* **Data extracted from a collection**:
[Start of Attachment]

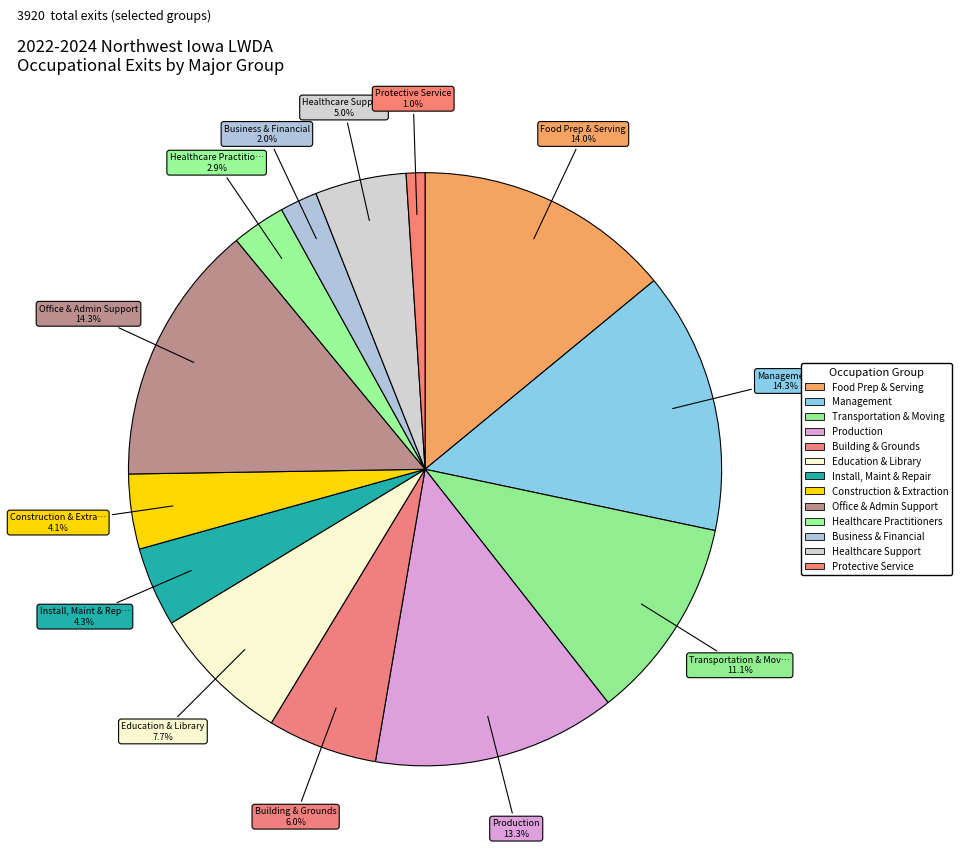

Count the number of slices in the pie.

13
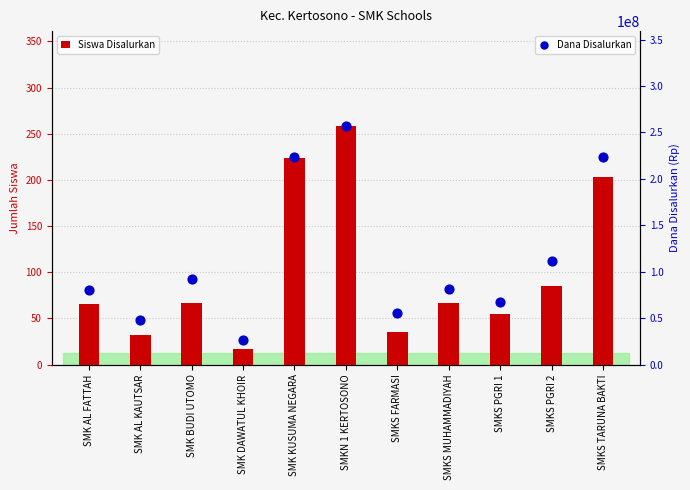

What is the total value across all series at SMK BUDI UTOMO?

92700067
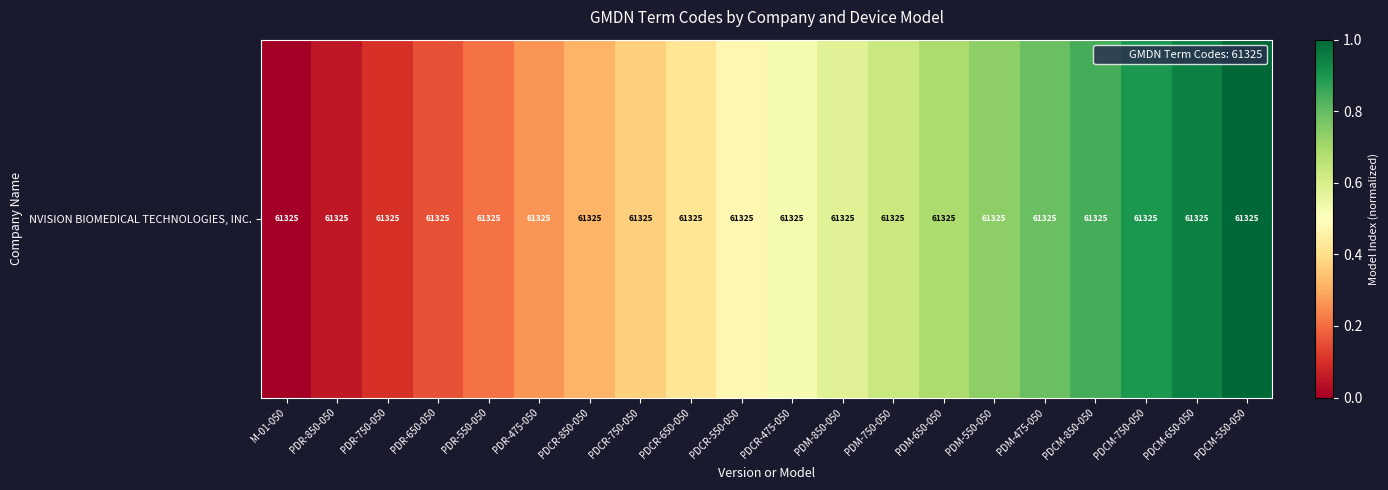

How many categories are shown in the chart?

20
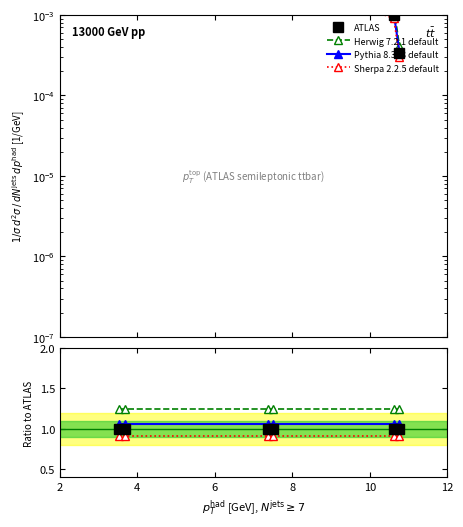

At how many categories does at least one series exceed 1?

6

[End of Attachment]

* **PROBLEM TO SOLVE**:
Copy every entry above word for word, leaving out the pictures.

* **SOLUTION**:
Count the number of slices in the pie.

13

What is the total value across all series at SMK BUDI UTOMO?

92700067

How many categories are shown in the chart?

20

At how many categories does at least one series exceed 1?

6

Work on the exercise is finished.